钟鼓馔玉不足贵, 但愿长醉不复醒。

古来圣贤皆寂寞,惟有饮者留其名。

陈王昔时宴平乐, 斗酒十千恣欢谑。

主人何为言少钱,径须沽取对君酌。

五花马、千金裘,呼儿将出换美酒, 与尔同销万古愁!”

“店家。”离他的桌子不远,几个作旅客打扮的男子显然也为这声音吸引了过去。其中一位文质彬彬的笑着问:“这是哪位才子?”
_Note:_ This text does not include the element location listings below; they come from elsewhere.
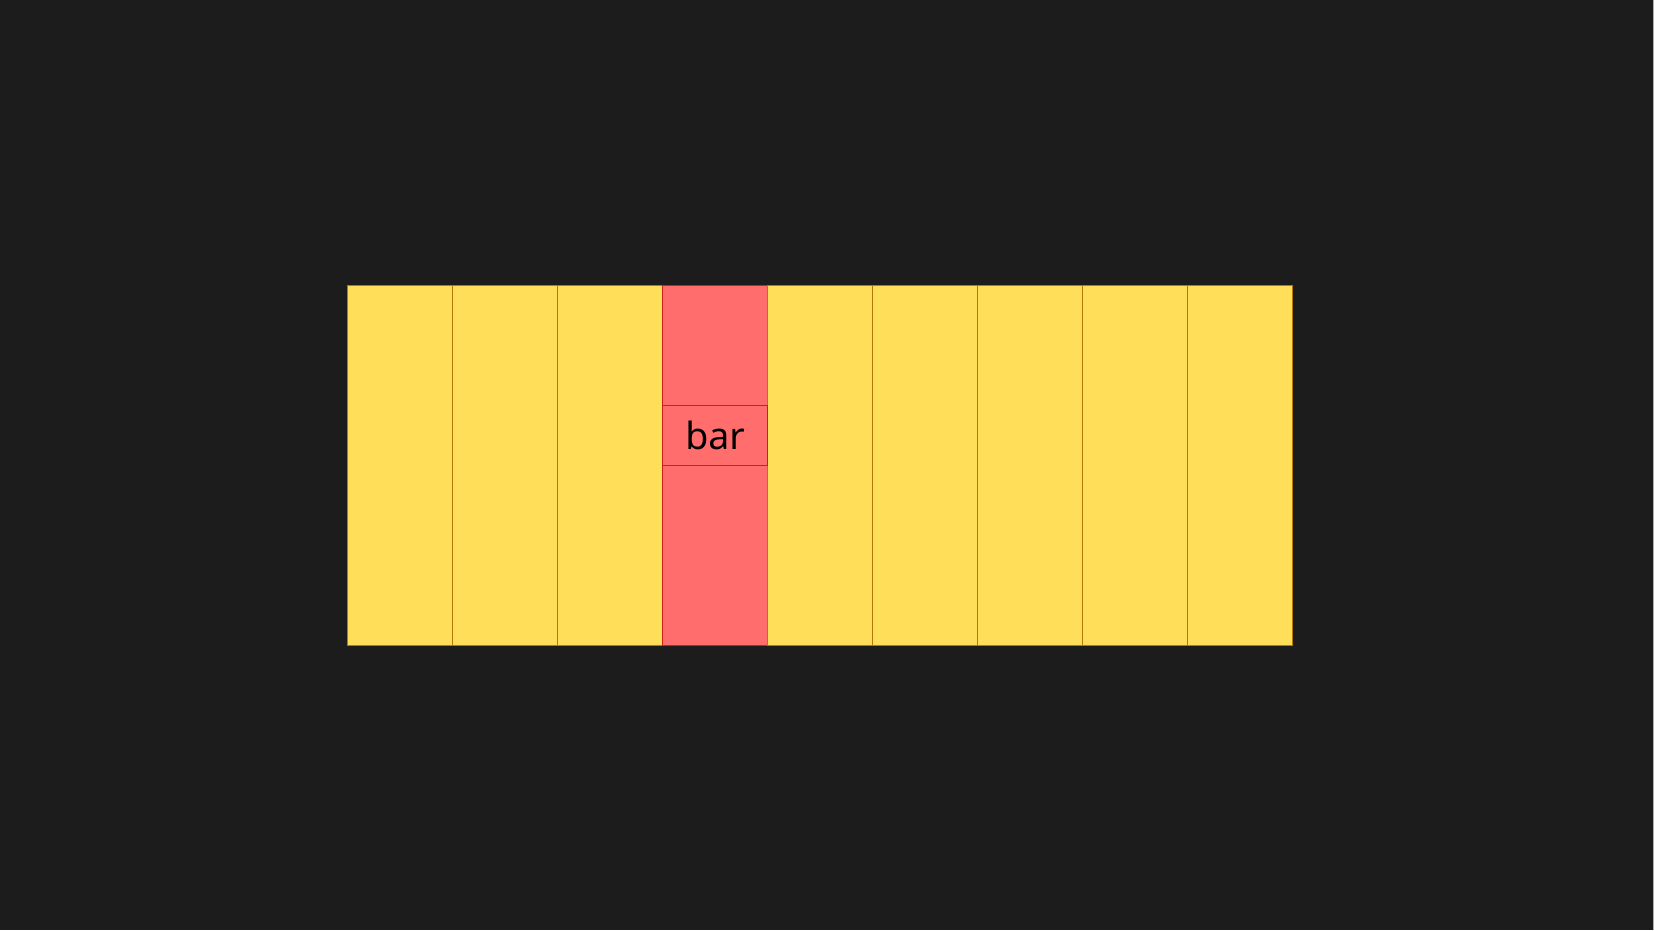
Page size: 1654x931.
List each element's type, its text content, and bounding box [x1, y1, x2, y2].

text_box [347, 285, 1293, 646]
text_box bar [662, 405, 768, 466]
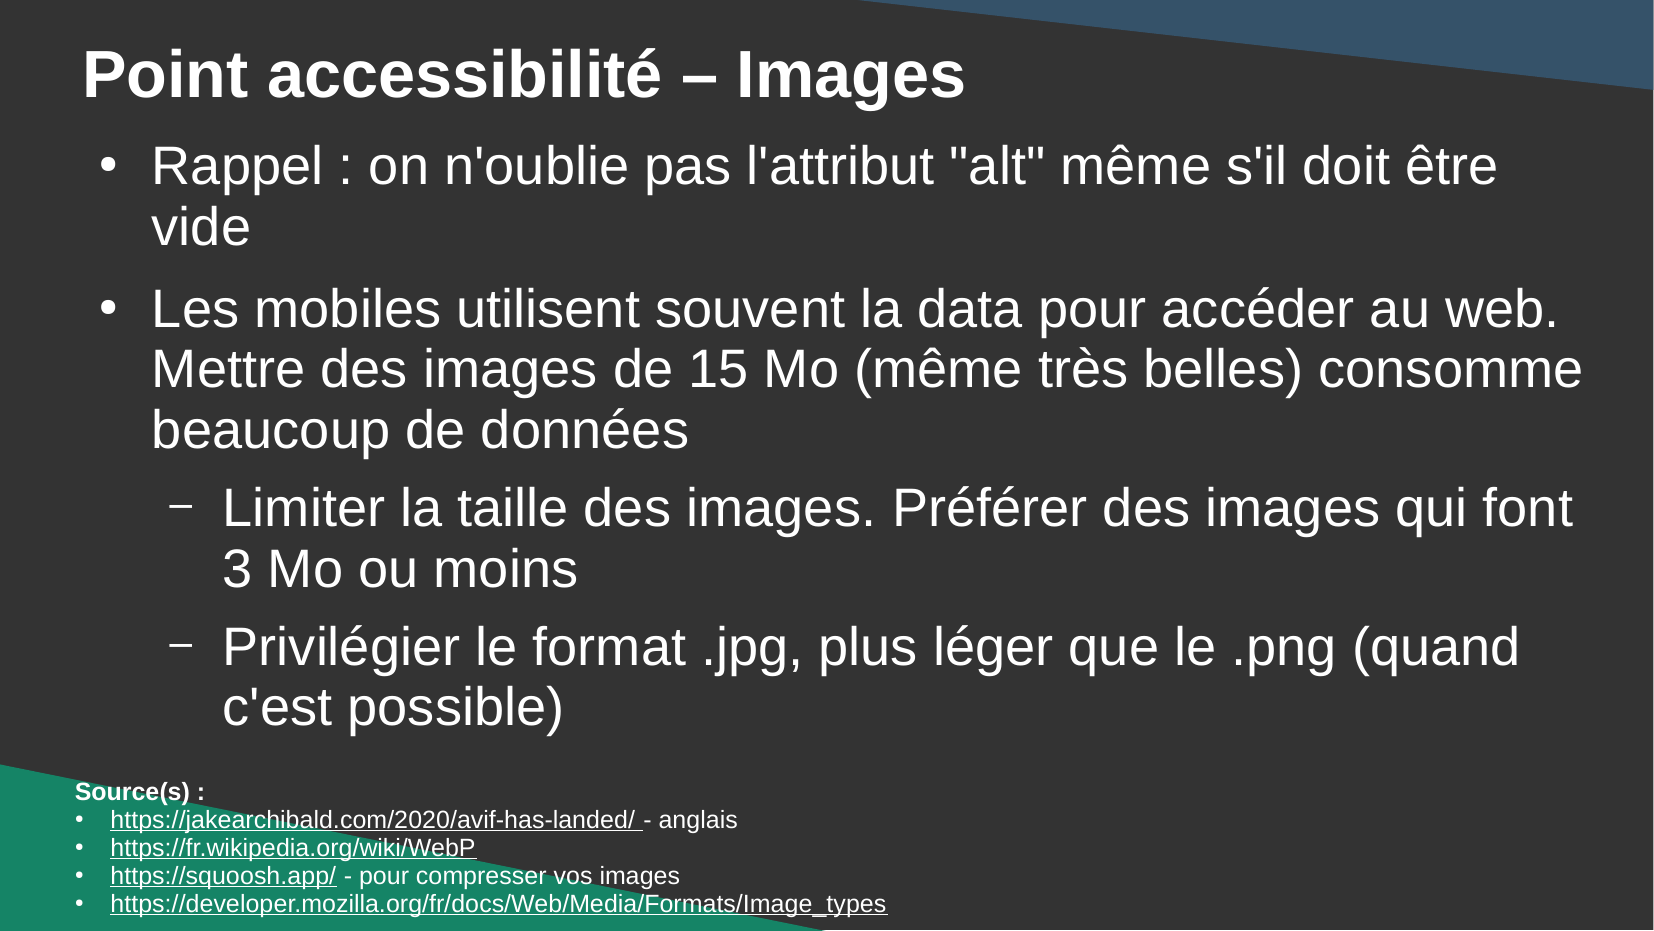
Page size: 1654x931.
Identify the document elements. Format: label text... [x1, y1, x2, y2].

那小二本不想答话, 但最左边那个胡人打扮的男子已从怀里掏出了一片金叶子——这金叶子亮闪闪的,勾着他的心魄,叫他不得不开口:

“他呀,叫李白,表字太白,据说是碎叶商贾之后,自小在四川长大,这些日子到长安来博功名。”

“若是王翰二十岁的时候见到此人,必要引为知己。”

在他们中间的那位气度高华的客人开口道:

“可惜他最近日渐醉心实学,对这等豪侠做派有些敬而远之。”

“喂,阁下是什么人。”李白听到他们在议论自己,还提到“王翰”的大名,当即丢下朋友,朝这边走了过来。他走路虽然有些歪斜,一双眼睛却清明澄澈:“怎么敢这样直呼弘文馆馆主的大名?”

那中间的客人轻轻笑了,一双金棕色的眼眸望了过来。